Arbeitsauftrag 1:
Prüfe, ob die folgenden Aussagen zum Auszug über die italienische Migrationspolitik zutreffen, und antworte jeweils mit Ja oder Nein samt den entscheidenden Worten als wörtlichem Zitat: (a) Der Ministerrat hat das jüngste Abkommen gestern gebilligt. (b) Die Zentren tragen künftig die Bezeichnung CIE. (c) Gegen die jüngsten Maßnahmen gibt es in Italien keinen Protest.
Arbeitsauftrag 2:
Führe den Auszug über die italienische Migrationspolitik im Anschluss an seinen letzten Satz weiter.

──────── Ausgewählter Auszug

Rassistische Gesetze und täglich Diskriminierungen. Szenen aus der alltäglichen Gewalt in Ostsizilien

Die italienische Regierung verstärkt ihre rassistische und auf Abschottung ausgerichtete Politik: ein Vertragsabkommen mit Libyen, stark diskriminierende Erlässe und das jüngste Abkommen, das gestern vom Ministerrat gebilligt wurde: dieses sieht vor, neue Maßnahmen einzuführen, die den „Prozess der Anerkennung auf Asyl für die Geflüchteten beschleunigen“ soll. Zugleich sollen die Möglichkeiten, Migrant*innen für gemeinnützige Arbeiten „heranzuziehen“, erleichtert und die Anzahl der Zentren für die Feststellung der Personalien und für „permanente“ Abschiebung erhöht werden. Diese Zentren heißen ab sofort CPR* und nicht mehr CIE*.



Der Prozess der Aushöhlung der Rechte von Migrant*innen geht also in unvermindert straffem Tempo weiter. Viele Stimmen des Protestes und der Empörung gegen diese jüngsten Aktionen erheben sich in ganz Italien. Wir hoffen, dass sie ein ehrliches Zeichen einer Bewusstwerdung sind dessen, wie dramatisch die Situation, in der wir uns befinden ist, und nicht nur der übliche Vorwand für unpersönliche ideologische Stellungnahmen und Scheinproteste.

────────────────
──────── Übungsdaten

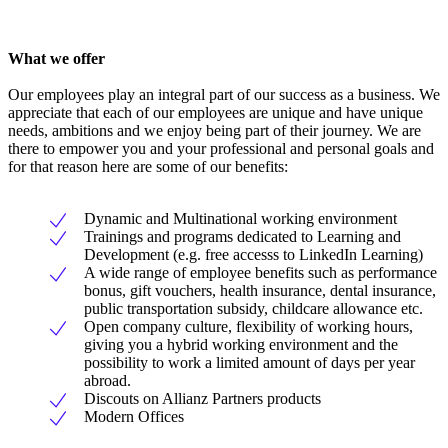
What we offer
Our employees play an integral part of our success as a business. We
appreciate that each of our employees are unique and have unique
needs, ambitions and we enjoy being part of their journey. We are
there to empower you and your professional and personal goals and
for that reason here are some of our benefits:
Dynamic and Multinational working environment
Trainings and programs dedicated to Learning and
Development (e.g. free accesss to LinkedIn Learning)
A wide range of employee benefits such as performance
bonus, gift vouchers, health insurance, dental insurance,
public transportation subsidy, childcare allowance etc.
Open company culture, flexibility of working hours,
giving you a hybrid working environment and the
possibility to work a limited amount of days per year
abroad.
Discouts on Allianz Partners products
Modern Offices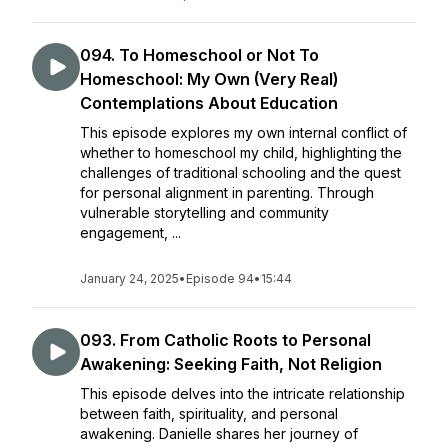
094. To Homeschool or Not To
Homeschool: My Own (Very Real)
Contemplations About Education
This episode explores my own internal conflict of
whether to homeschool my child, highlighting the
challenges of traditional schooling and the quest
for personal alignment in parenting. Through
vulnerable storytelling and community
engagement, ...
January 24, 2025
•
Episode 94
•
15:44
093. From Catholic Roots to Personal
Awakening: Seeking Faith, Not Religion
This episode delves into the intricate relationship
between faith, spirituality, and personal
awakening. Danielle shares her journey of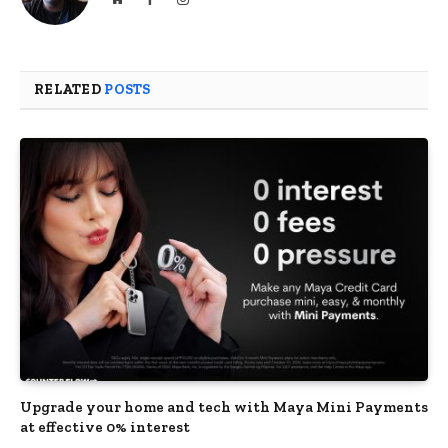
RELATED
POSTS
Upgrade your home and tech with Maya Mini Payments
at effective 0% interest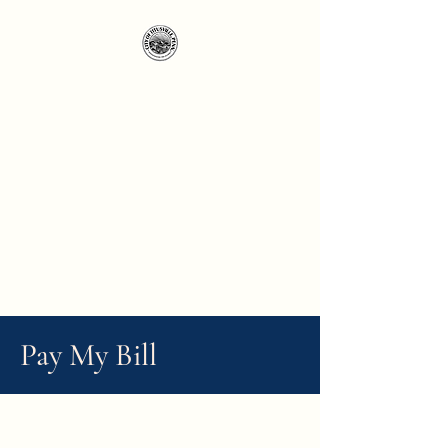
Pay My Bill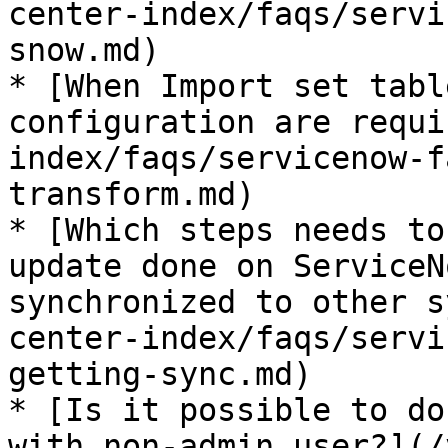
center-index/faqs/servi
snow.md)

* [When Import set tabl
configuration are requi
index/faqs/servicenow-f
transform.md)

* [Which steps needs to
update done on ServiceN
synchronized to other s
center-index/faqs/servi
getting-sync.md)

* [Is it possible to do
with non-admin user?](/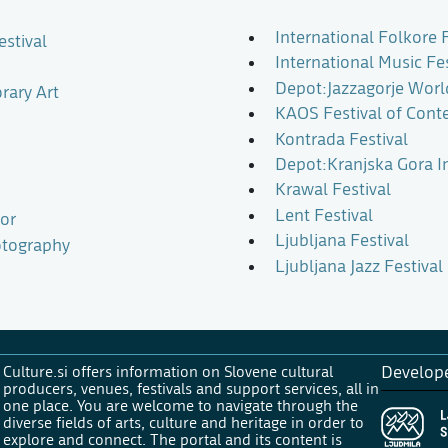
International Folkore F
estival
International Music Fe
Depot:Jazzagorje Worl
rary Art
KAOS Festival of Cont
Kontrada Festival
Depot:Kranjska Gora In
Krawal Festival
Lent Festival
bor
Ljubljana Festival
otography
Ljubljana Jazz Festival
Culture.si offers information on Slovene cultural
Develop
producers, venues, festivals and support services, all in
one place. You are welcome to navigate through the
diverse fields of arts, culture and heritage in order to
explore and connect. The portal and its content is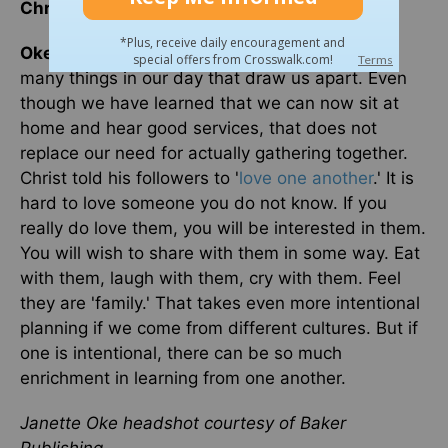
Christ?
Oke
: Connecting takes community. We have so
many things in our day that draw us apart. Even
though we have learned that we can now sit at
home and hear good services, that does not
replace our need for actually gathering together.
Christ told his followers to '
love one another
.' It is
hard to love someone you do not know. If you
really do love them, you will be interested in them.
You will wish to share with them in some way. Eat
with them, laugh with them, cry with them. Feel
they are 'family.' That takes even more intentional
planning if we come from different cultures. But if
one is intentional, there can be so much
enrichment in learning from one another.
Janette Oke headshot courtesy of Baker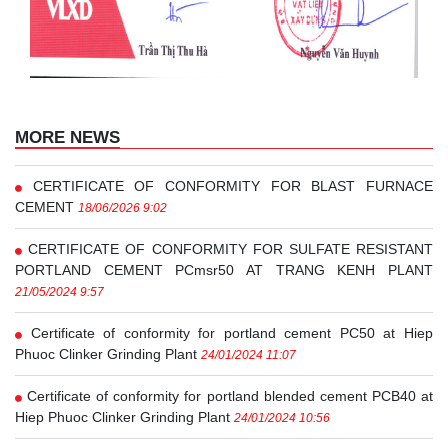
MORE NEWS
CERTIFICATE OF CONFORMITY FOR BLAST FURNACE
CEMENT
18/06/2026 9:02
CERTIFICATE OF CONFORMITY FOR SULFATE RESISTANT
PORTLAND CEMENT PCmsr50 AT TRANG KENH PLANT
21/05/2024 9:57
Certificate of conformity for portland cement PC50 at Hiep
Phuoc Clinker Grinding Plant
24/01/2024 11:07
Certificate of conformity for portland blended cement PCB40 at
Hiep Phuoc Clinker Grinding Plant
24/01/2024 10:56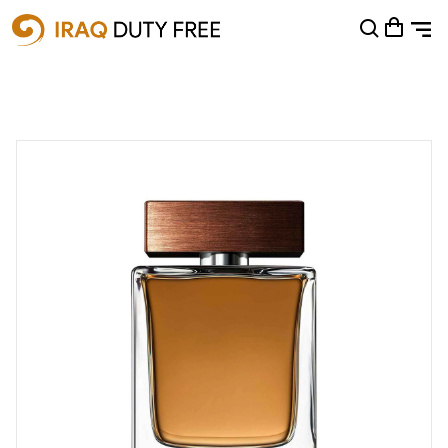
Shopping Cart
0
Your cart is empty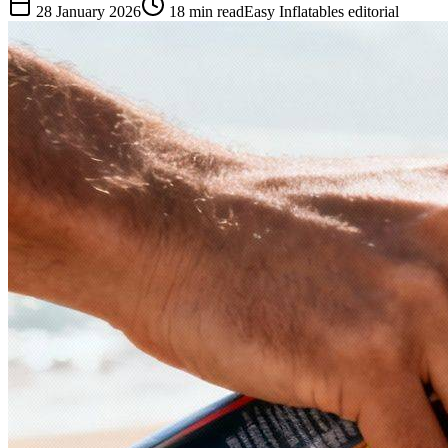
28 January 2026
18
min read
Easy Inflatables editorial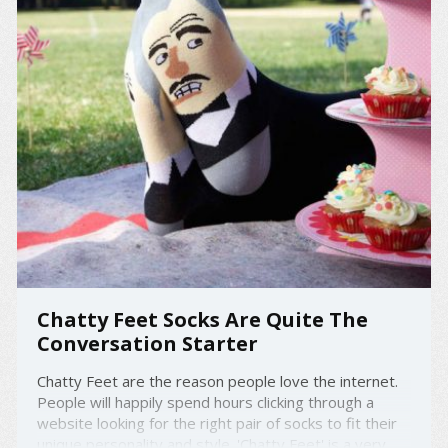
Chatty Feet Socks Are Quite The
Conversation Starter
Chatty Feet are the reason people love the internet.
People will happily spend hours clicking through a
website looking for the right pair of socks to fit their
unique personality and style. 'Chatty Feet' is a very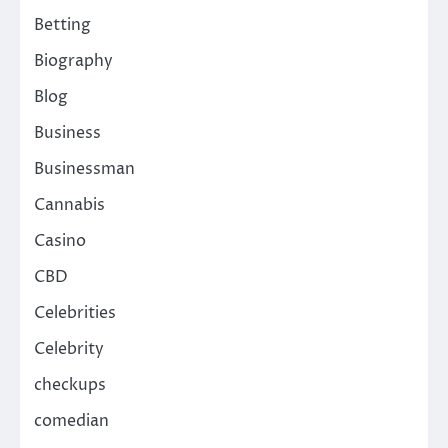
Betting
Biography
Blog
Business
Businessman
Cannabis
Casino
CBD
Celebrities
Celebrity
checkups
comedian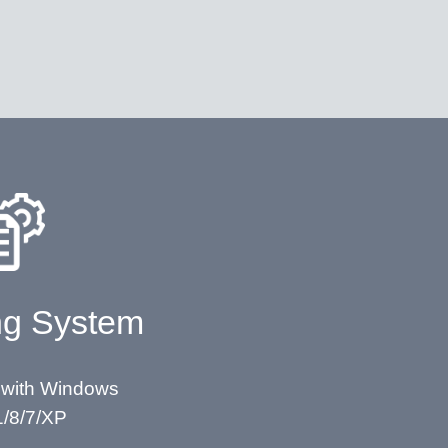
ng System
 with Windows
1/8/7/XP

────────────────

Ergebnis 1:
(a) Ja: „das jüngste Abkommen, das gestern vom Ministerrat gebilligt wurde“
(b) Nein: „Diese Zentren heißen ab sofort CPR* und nicht mehr CIE*.“
(c) Nein: „Viele Stimmen des Protestes und der Empörung gegen diese jüngsten Aktionen erheben sich in ganz Italien.“

Ergebnis 2:
Ob es uns gefällt oder nicht, ist es so, dass die Politik, die unsere Regierenden machen, im Innern eines historischen wirtschaftlichen und sozialen Kontextes entsteht, der derselbe ist, in dem auch wir und unsere Zivilgesellschaft eingebunden sind.

Die behördlichen Entscheidungen respektieren die Interessen Weniger und richten sich nach Anforderungen der italienischen und europäischen Wirtschaft und Politik. Zugleich nehmen sie aber auch die Kraft und den Rückhalt aus der täglichen Praxis und der allgemeinen Gesinnung desjenigen, der als Bürger die Meinung und das Handeln der Regierenden befürwortet und übernimmt.

Rassismus und Diskrimierungen im Umgang mit Migrant*innen sind aufgrund geschriebener und ungeschriebener Gesetze möglich. Diese treten schon im Augenblick der Ankunft deutlich zu tage. Letzte Woche landeten mehrere hundert Personen an der Ostküste Siziliens. Im Hafen von Augusta kamen innerhalb von zwei Tagen circa 1500 Menschen an.

Und genau in Augusta kann man immer wieder eines der beschämendsten und besorgniserregendsten Kapitel der sogenannten sizilianischen „Willkommenskultur“ erleben: Hunderte von Migrant*innen, darunter Familien mit Kleinkindern, Minderjährige und Schwangere, werden in einer Zeltstadt am Hafen mindestens zwei Nächte lang zusammengepfercht. In den Zeltkonstruktionen gibt es keine Betten und zu wenig Decken, es fehlt jegliche Heizmöglichkeit und die ganze Nacht durch brennt die helle Beleuchtung, während die Menschen nach der Fahrt übers Meer nur auf einen Augenblick Ruhe und Frieden warten. Diese Situation ist unmenschlich, sie wiederholt sich seit Monaten und wird durch das übliche scheinheilige Gerede, es sei nur eine „Notfallmaßnahme“ gerechtfertigt.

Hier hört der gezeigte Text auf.